Su Tseng-chang's extremely tricky Two Cities Strategy is both opportunistic and risky. It may not withstand close scrutiny. Never mind DPP leaders such as Tsai Ing-wen, who may not agree with Su Tseng-chang's opportunistic attempt to treat the party as his own political instrument. Su's Two Cities Strategy has yet to meet with the approval of the entire nation. Will the general public countenance Su Tseng-chang manipulating the five cities elections so cavalierly, treating democracy as a game?

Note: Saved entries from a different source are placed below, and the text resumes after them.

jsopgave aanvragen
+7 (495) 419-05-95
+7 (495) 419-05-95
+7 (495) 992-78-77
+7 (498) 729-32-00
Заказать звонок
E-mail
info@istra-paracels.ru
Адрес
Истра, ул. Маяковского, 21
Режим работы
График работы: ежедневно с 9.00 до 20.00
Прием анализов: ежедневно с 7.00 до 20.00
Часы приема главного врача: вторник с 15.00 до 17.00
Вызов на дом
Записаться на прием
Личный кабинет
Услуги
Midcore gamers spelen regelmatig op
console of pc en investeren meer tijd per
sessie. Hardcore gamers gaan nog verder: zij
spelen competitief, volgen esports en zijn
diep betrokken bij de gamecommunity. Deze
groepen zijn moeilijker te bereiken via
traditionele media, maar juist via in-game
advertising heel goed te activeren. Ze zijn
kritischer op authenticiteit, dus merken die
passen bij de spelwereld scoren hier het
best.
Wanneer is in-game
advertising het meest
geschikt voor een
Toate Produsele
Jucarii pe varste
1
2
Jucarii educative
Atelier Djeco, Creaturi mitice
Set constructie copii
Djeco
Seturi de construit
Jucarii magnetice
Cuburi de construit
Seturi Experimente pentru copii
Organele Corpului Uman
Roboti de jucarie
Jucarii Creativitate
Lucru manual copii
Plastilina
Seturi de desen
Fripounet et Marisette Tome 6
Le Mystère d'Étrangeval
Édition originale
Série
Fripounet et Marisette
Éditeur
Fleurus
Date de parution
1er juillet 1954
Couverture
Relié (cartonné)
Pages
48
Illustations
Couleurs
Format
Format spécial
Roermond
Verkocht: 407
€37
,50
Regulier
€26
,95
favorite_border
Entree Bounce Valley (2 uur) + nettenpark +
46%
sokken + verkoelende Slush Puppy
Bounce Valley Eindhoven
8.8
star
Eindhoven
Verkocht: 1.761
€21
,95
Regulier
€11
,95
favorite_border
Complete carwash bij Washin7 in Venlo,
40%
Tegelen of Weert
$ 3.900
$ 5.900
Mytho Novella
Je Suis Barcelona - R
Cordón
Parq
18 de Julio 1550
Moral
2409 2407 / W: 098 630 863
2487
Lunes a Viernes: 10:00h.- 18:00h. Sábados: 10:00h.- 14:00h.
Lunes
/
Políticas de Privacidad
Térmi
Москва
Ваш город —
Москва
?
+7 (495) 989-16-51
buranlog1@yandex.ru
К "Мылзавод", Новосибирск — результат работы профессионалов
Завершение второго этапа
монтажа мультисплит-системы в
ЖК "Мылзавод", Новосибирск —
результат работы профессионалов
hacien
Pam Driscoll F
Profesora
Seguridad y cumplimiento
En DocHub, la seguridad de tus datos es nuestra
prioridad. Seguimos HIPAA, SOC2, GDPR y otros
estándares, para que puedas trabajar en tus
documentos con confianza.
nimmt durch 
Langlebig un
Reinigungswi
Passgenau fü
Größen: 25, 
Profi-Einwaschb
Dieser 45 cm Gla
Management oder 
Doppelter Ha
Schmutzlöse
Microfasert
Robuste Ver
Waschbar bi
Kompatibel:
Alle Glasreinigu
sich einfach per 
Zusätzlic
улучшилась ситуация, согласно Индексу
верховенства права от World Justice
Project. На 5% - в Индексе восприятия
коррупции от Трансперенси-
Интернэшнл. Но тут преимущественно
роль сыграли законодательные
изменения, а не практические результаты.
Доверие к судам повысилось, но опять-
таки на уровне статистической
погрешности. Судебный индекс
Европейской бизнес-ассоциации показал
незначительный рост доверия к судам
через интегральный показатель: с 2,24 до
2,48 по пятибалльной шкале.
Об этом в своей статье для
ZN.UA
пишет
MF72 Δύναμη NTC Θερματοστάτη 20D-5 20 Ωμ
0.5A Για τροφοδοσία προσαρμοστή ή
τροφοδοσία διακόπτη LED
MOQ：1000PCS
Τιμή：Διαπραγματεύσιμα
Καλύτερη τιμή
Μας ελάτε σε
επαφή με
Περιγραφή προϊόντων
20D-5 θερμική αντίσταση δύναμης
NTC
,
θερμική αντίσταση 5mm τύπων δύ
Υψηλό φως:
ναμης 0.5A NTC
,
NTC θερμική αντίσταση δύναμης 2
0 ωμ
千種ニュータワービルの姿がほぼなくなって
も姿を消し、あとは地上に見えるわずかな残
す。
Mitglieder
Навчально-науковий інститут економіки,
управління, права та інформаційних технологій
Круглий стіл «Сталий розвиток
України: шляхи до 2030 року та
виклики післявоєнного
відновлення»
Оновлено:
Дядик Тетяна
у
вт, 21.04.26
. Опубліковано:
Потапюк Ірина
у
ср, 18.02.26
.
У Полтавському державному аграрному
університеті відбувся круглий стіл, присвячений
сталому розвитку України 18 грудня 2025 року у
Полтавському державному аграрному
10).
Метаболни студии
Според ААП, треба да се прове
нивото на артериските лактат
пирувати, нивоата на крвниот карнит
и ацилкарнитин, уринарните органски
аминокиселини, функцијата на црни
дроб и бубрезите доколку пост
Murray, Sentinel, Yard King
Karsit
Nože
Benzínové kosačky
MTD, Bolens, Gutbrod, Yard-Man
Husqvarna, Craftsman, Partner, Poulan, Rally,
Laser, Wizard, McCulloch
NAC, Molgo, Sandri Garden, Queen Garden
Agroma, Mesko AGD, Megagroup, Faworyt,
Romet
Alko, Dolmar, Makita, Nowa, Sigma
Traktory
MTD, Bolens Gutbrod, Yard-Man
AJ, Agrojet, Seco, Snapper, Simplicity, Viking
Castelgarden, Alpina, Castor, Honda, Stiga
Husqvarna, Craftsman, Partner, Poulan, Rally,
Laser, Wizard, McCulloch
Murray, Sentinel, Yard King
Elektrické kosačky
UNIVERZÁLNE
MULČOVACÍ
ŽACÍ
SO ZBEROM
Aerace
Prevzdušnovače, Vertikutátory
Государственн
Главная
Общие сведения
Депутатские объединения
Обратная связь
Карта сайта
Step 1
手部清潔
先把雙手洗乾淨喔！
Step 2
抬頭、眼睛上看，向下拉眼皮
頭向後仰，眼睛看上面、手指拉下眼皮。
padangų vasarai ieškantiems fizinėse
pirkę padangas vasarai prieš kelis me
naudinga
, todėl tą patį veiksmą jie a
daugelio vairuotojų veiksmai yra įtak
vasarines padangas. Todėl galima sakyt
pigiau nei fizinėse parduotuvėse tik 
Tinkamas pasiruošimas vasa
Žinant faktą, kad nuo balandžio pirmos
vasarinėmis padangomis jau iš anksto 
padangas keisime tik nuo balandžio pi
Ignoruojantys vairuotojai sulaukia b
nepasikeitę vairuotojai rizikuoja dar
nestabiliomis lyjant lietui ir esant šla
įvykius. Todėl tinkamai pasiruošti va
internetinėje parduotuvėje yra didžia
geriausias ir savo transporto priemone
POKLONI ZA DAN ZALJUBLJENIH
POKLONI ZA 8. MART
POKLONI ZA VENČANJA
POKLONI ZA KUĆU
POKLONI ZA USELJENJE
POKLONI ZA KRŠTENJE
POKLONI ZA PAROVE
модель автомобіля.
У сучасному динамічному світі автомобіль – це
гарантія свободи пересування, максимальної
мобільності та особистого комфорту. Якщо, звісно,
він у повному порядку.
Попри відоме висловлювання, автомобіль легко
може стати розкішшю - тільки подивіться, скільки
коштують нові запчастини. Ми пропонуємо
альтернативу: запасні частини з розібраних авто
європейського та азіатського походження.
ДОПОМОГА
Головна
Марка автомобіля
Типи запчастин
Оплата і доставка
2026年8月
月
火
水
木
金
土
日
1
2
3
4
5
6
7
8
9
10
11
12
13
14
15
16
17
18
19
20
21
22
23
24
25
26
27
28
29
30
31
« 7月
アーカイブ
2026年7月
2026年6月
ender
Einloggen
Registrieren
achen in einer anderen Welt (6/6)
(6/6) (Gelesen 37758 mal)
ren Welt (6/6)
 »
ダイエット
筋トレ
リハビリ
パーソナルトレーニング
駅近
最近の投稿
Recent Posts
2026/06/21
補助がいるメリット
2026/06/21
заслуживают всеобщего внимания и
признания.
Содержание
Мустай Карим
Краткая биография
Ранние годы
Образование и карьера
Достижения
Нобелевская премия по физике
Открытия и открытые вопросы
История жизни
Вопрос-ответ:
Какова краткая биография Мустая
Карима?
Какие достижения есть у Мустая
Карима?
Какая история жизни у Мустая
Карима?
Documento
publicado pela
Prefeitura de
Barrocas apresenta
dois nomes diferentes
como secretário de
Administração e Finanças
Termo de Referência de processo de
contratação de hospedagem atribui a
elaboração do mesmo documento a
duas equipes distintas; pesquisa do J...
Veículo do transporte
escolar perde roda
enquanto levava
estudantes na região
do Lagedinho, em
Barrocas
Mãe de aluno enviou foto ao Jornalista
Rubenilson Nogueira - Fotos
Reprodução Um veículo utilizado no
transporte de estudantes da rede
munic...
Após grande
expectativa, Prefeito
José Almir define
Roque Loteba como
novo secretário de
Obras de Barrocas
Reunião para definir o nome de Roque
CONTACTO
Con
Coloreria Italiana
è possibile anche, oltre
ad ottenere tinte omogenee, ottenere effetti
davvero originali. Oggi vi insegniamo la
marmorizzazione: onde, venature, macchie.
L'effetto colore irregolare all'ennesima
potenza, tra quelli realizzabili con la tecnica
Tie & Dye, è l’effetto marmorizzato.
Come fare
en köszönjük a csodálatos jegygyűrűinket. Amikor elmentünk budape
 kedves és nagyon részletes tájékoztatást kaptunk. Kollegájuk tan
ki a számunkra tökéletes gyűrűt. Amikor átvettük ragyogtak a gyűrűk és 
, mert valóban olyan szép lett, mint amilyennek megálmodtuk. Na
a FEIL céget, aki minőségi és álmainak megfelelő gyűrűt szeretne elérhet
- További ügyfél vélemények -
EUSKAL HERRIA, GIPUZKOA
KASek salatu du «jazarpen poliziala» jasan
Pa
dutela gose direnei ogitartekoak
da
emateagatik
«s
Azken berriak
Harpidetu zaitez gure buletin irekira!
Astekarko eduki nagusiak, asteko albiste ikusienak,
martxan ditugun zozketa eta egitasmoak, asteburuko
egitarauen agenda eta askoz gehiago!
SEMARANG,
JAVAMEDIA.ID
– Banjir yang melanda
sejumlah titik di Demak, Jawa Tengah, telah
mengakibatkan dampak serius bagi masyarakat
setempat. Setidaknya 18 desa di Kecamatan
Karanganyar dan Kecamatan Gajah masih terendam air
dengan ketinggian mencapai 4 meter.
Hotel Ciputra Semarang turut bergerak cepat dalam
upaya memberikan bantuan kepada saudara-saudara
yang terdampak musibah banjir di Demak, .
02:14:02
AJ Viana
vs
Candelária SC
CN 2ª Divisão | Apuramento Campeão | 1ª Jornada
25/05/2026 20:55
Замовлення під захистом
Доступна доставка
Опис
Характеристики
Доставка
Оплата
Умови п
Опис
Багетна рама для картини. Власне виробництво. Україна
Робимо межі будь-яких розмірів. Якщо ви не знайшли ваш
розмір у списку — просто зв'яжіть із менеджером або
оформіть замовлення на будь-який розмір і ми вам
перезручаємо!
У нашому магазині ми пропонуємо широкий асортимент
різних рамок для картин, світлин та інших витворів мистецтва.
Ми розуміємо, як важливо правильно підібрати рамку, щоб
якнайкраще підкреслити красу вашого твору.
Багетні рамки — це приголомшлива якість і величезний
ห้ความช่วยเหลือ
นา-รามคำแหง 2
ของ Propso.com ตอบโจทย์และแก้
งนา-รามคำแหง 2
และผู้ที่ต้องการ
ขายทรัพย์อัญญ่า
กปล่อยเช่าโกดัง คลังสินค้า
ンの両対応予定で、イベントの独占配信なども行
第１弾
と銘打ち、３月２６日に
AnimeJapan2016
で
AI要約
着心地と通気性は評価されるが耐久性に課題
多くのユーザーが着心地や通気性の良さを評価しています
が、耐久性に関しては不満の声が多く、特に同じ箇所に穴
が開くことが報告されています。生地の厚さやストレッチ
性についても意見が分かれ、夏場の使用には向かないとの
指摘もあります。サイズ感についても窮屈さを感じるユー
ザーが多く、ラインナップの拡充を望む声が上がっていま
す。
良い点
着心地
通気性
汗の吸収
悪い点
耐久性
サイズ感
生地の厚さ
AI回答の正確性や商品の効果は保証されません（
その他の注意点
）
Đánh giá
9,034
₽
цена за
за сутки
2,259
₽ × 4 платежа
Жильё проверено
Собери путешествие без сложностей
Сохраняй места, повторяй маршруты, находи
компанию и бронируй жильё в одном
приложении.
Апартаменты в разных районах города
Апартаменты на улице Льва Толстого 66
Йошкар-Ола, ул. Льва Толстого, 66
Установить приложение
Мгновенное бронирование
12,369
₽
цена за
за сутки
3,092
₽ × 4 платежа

Su Tseng-chang may not wish to be locked in by the five cities elections. If so, he can choose not to run at all. He can choose not to run in New Taipei. He can choose not to run in Taipei City. But if he chooses to run, he can hardly announce beforehand that his real goal is to run for president. He cannot treat the five cities elections as a Machiavellian political tool. The Democratic Progressive Party has no reason to "short New Taipei, and transit Taipei City" for Su's sake. Nor can the general public allow Su to play them for fools. Su Tseng-chang's strategy is much too ego-centric. It exaggerates his own importance. It indulges in wishful thinking. Once reality rears its ugly head, his strategy could backfire. He could find himself denounced as an opportunistic politician, manipulating democratic elections for his selfish purposes.

Is the Two Cities Strategy reasonable and justified? One. Why has Su Tseng-chang's candidacy become a given, no longer subject to question? Two. Why must the five cities elections be treated as Su Tseng-chang's political too, paving the way for his presidental campaign? Three. Does Su really intend to adopt the strategy of "shorting New Taipei, and transiting Taipei City?" Four. Should the sanctity of democratic elections be debased in such a manner? If so, how do Su Tseng-chang and the DPP intend to answer to the public?

The DPP has long achieved victories by means of opportunism and trickery. But isn't the Two Cities Strategy just a little too opportunistic and a little too tricky?